Kansai adalah salah satu jantung dari Jepang dan berisi beberapa kota wisata paling terkenal dan populer di seluruh negeri. Berdasarkan sejarah, Kansai telah menjadi dua ibukota nasional termasuk Nara dan Kyoto.

 

Untuk mengimbangi wisatawan dan penduduk muslim yang semakin meningkat, jumlah fasilitas yang menawarkan makanan halal, ruang sholat, dan layanan lainnya untuk wisatawan muslim juga meningkat. Di Kansai banyak fasilitas masjid dan ruang sholat bagi umat Islam di Jepang. Walaupun sebagian besar dari fasilitas itu terletak relatif jauh dari daerah wisata. Karena tempat-tempat ini dibuat hanya untuk penggunaan sehari-hari komunitas Muslim lokal, biasanya terletak di daerah perumahan dan agak jauh untuk menjangkaunya dari pusat kota.

 

Smiles akan memberikan para sobat keterangan mengenai Masjid – Masjid yang terletak di area Kansai. Karena walaupun sibuk jangan sampai lupa beribadah ya sobat Smiles. Berikut merupakan 5 masjid di Kansai yang terletak di dekat area populer seperti Osaka, Kyoto dan sekitarnya.

 

1. Kyoto Islamic Cultural Center



(Sumber: http://muncity.blogspot.com/2017/12/kyoto-mosque-islamic-cultural-center.html)

 

Kyoto Muslem Community (KMC) Ippan Shadan Houjin adalah organisasi terdaftar di Jepang dengan No. 1130005015442 sejak 2018, bertujuan untuk menjadi salah satu organisasi keagamaan yang terbesar di Jepang. KMC mendukung pembangunan dan pengembangan Masjid untuk masa depan komunitas Muslim di Kyoto, menyelenggarakan berbagai acara Islam untuk dakwah, dan pertukaran kegiatan budaya antara Muslim dan orang Jepang.

 

Cocok nih buat teman teman yang lagi belanja di Kawaramachi bisa mampir!

Alamat

Kyoto-fu Kyoto-shi Kamigyo-ku Miyagaki-cho 92

TEL

+81-75-231-3499

WEB Site

http://www.islamjapan.net/ibc/index.html

 

2. Osaka Ibaraki Mosque



(Sumber: http://jhtv.jp/blog/osaka-ibaraki-mosque-the-home-of-muslim-in-osaka/)

 

Masjid Osaka Ibaraki yang dikenal juga sebagai Islamic Cultural Center Osaka (大阪茨木モスクの) adalah sebuah masjid dan pusat kultural yang berlokasi di pusat kota Ibaraki, Osaka. Kantor regristrasi Prefektur Osaka telah menetapkan statusnya sebagai Shyukyo Hojin (organisasi keagaaman) sementara dan berada dibawah komite perwakilan dan penasihat di Islam Cultural Center Osaka (ICCO). Masjid ini melayani ibadah bagi warga lokal secara umum juga kepada ekspatriat, wisatawan, maupun pelajar yang menuntut ilmu di Universitas Osaka atau Japan International Cooperation Agency (JICA).
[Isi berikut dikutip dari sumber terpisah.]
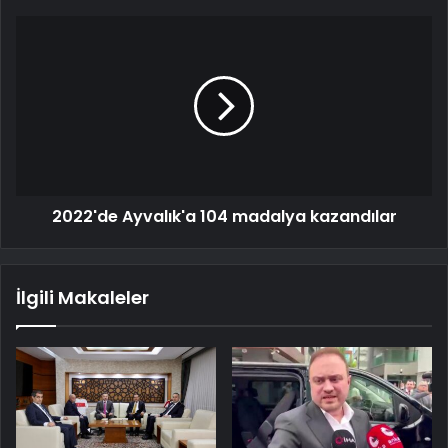
2022'de Ayvalık'a 104 madalya kazandılar
İlgili Makaleler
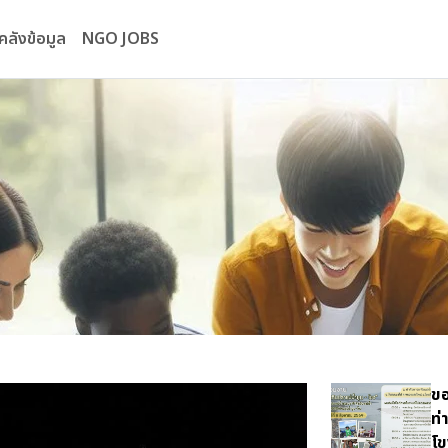
คลังข้อมูล
NGO JOBS
ขอ
ท่
โข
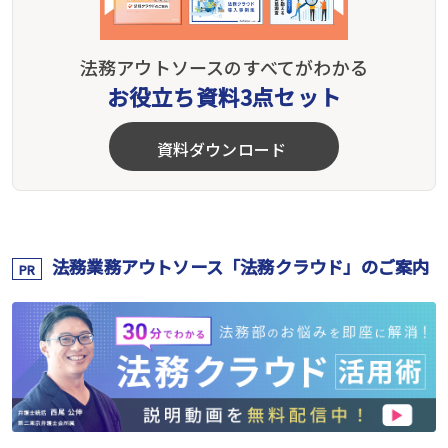
法務アウトソースのすべてがわかる
お役立ち資料3点セット
資料ダウンロード
法務業務アウトソース「法務クラウド」のご案内
PR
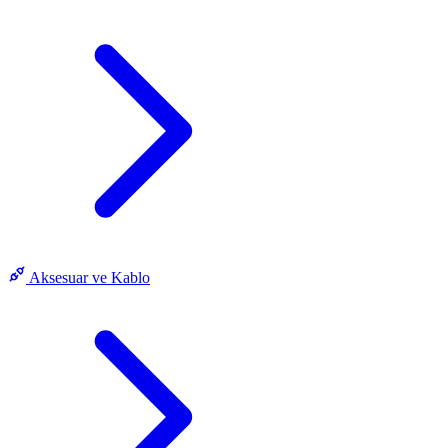
Aksesuar ve Kablo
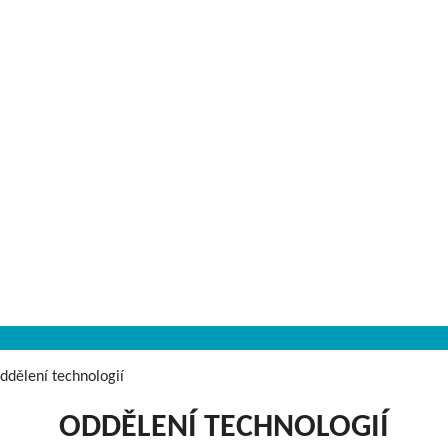
ddělení technologií
ODDĚLENÍ TECHNOLOGIÍ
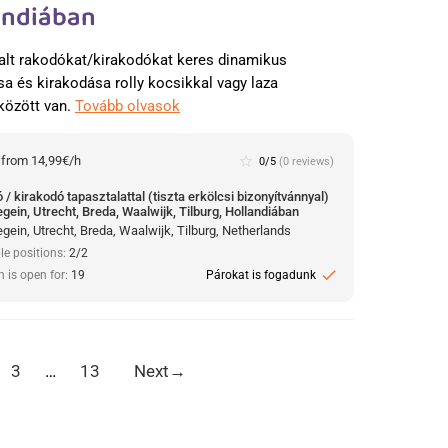
landiában
alt rakodókat/kirakodókat keres dinamikus
a és kirakodása rolly kocsikkal vagy laza
között van.
Tovább olvasok
:
from 14,99€/h
star_border
0/5
(0 reviews)
/ kirakodó tapasztalattal (tiszta erkölcsi bizonyítvánnyal)
gein, Utrecht, Breda, Waalwijk, Tilburg, Hollandiában
ein, Utrecht, Breda, Waalwijk, Tilburg, Netherlands
le positions:
2/2
check
n is open for:
19
Párokat is fogadunk
3
…
13
Next
→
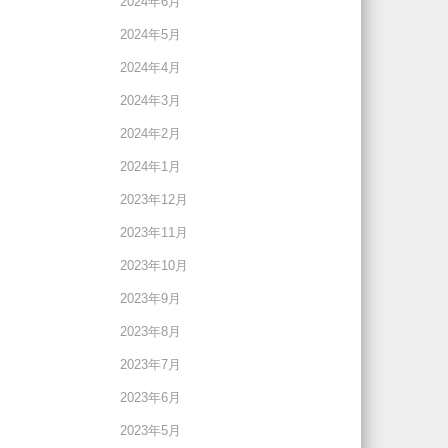
2024年6月
2024年5月
2024年4月
2024年3月
2024年2月
2024年1月
2023年12月
2023年11月
2023年10月
2023年9月
2023年8月
2023年7月
2023年6月
2023年5月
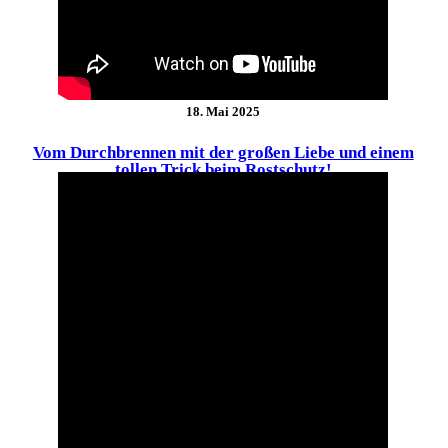
18. Mai 2025
Vom Durchbrennen mit der großen Liebe und einem
tollen Trick beim Rostschutz!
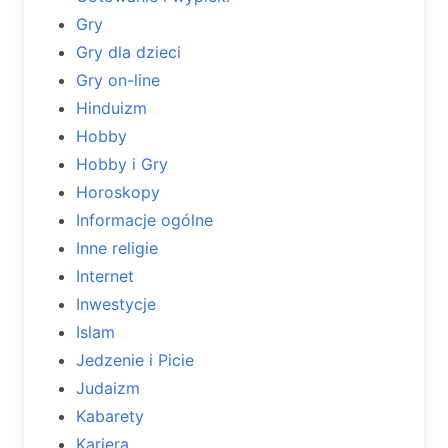
Gry
Gry dla dzieci
Gry on-line
Hinduizm
Hobby
Hobby i Gry
Horoskopy
Informacje ogólne
Inne religie
Internet
Inwestycje
Islam
Jedzenie i Picie
Judaizm
Kabarety
Kariera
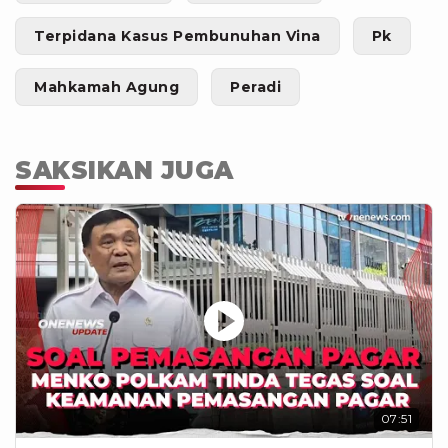
Terpidana Kasus Pembunuhan Vina
Pk
Mahkamah Agung
Peradi
SAKSIKAN JUGA
07:51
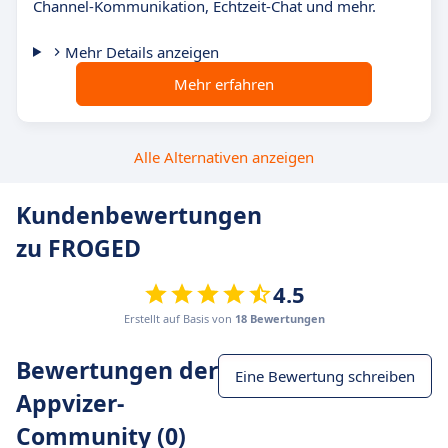
Channel-Kommunikation, Echtzeit-Chat und mehr.
Mehr Details anzeigen
Mehr erfahren
Alle Alternativen anzeigen
Kundenbewertungen
zu FROGED
4.5
Erstellt auf Basis von
18 Bewertungen
Bewertungen der
Eine Bewertung schreiben
Appvizer-
Community (0)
Jika berkunjung ke Osaka jangan cuma ke Namba sama Umeda aja ya teman teman!

Alamat

Osaka-fu Ibaraki-shi Toyokawa 4-6-13

TEL

+81-72-643-7420

WEB Site

http://osakamosque.org

 

3. Shiga Mosque



(Sumber:http://shigamosque.com/)

 

Masjid pertama yang di dirikan di prefektur Shiga pada Juni 2018. Masjid ini dikelilingi oleh mahasiswa Universitas Ritsumeikan, Universitas Kedokteran Shiga serta beberapa penduduk tetap Muslim setempat. Buka 24 jam untuk melakukan doa harian.

 

Paling asik sih ke Shiga habis jalan jalan ke Biwako, sekalian ibadah kesini. 24 jam loh!

Alamat

Shiga-ken Kusatsu-shi Higashiyagura 3-4-4

TEL

+81-77-567-8511

WEB Site

http://shigamosque.com/

 

4. Mie Islamic Culture Center (MIE MASJID)



(Sumber:http://islam-in-japan.over-blog.com/article-mie-masjid-82504264.html)
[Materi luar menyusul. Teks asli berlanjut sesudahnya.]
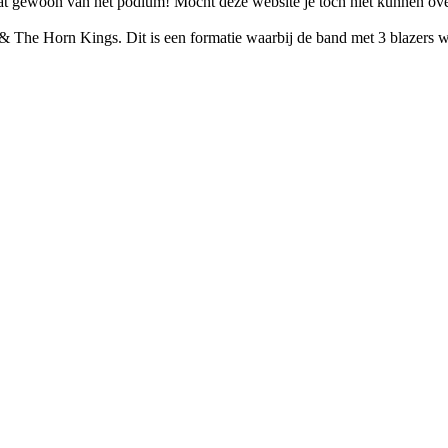
t spat gewoon van het podium! Mocht deze website je toch niet kunnen ov
e Horn Kings. Dit is een formatie waarbij de band met 3 blazers word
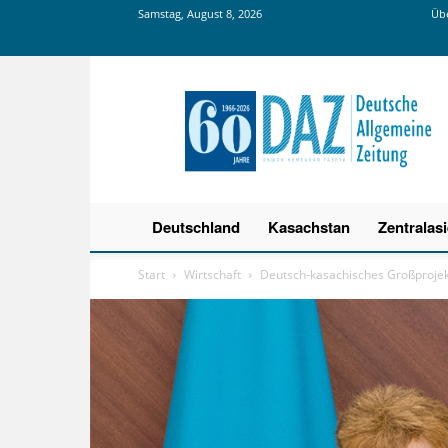
Samstag, August 8, 2026
Übe
Deutsche
Allgemeine
Zeitung
Deutschland
Kasachstan
Zentralas
Start
Wirtschaft
Deutsch-kasachisches Großprojekt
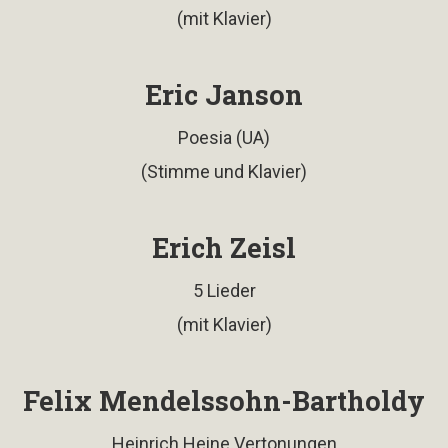
(mit Klavier)
Eric Janson
Poesia (UA)
(Stimme und Klavier)
Erich Zeisl
5 Lieder
(mit Klavier)
Felix Mendelssohn-Bartholdy
Heinrich Heine Vertonungen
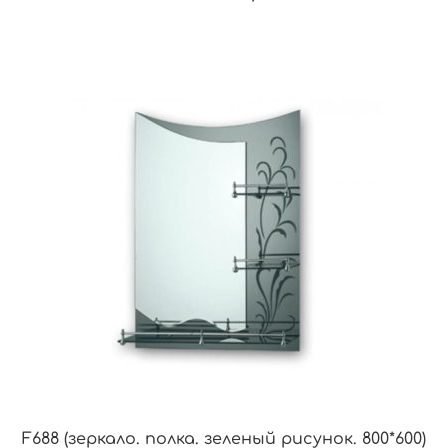
F688 (зеркало. полка. зеленый рисунок. 800*600)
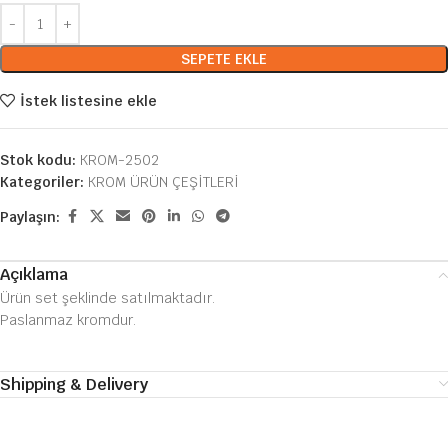
SEPETE EKLE
İstek listesine ekle
Stok kodu:
KROM-2502
Kategoriler:
KROM ÜRÜN ÇEŞİTLERİ
Paylaşın:
Açıklama
Ürün set şeklinde satılmaktadır.
Paslanmaz kromdur.
Shipping & Delivery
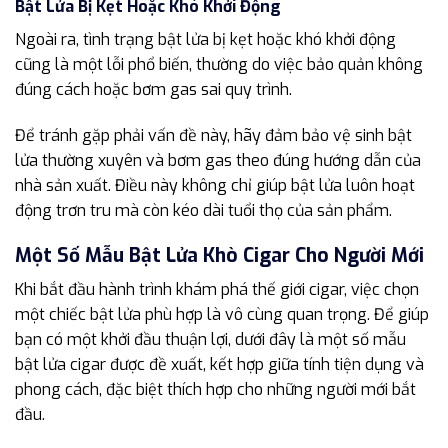
Bật Lửa Bị Kẹt Hoặc Khó Khởi Động
Ngoài ra, tình trạng bật lửa bị kẹt hoặc khó khởi động
cũng là một lỗi phổ biến, thường do việc bảo quản không
đúng cách hoặc bơm gas sai quy trình.
Để tránh gặp phải vấn đề này, hãy đảm bảo vệ sinh bật
lửa thường xuyên và bơm gas theo đúng hướng dẫn của
nhà sản xuất. Điều này không chỉ giúp bật lửa luôn hoạt
động trơn tru mà còn kéo dài tuổi thọ của sản phẩm.
Một Số Mẫu Bật Lửa Khò Cigar Cho Người Mới
Khi bắt đầu hành trình khám phá thế giới cigar, việc chọn
một chiếc bật lửa phù hợp là vô cùng quan trọng. Để giúp
bạn có một khởi đầu thuận lợi, dưới đây là một số mẫu
bật lửa cigar được đề xuất, kết hợp giữa tính tiện dụng và
phong cách, đặc biệt thích hợp cho những người mới bắt
đầu.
MICC adalah organisasi keagamaan dan budaya yang didirikan pada awal abad ke-21 dan direncanakan sebagai lembaga Islam yang terdiri dari Masjid, Dapur, Rumah, dan tempat tinggal para Imamnya.

Misi MICC di Jepang adalah:

(1) Melayani Komunitas Muslim tetangga Mie-Ken pada khususnya, dan Komunitas Muslim Jepang yang lebih besar pada umumnya.
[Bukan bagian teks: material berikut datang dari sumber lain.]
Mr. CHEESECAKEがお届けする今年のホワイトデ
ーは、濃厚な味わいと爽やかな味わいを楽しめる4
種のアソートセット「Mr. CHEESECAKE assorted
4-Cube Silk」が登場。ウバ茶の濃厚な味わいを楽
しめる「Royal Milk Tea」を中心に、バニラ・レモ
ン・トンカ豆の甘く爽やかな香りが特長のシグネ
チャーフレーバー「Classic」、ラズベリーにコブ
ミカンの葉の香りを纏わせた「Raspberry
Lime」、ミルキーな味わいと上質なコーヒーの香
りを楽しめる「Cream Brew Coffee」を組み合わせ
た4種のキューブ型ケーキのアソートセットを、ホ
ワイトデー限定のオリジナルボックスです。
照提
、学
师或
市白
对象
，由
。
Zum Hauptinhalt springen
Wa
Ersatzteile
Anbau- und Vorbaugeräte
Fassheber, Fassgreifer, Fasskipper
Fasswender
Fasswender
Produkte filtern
(2) Mencerahkan opini publik Jepang dengan pengetahuan yang benar tentang Islam.

(3) Memberikan bimbingan agama kepada Komunitas Muslim di Jepang

(4) Mempromosikan pemahaman yang baik dan hubungan persahabatan antara Muslim dan non-Muslim.

Serukan ternyata di Mie gak cuma ada sirkuit aja loh!


Alamat

Mie-ken Tsu-shi Kurimamachiya-cho 1426-1

TEL

+81-59-233-0499

WEB Site

https://miemasjid.wordpress.com/

 

5. Kobe Mosque (Masjid Kobe)



(Sumber: https://fooddiversity.today/en/article_91805.html)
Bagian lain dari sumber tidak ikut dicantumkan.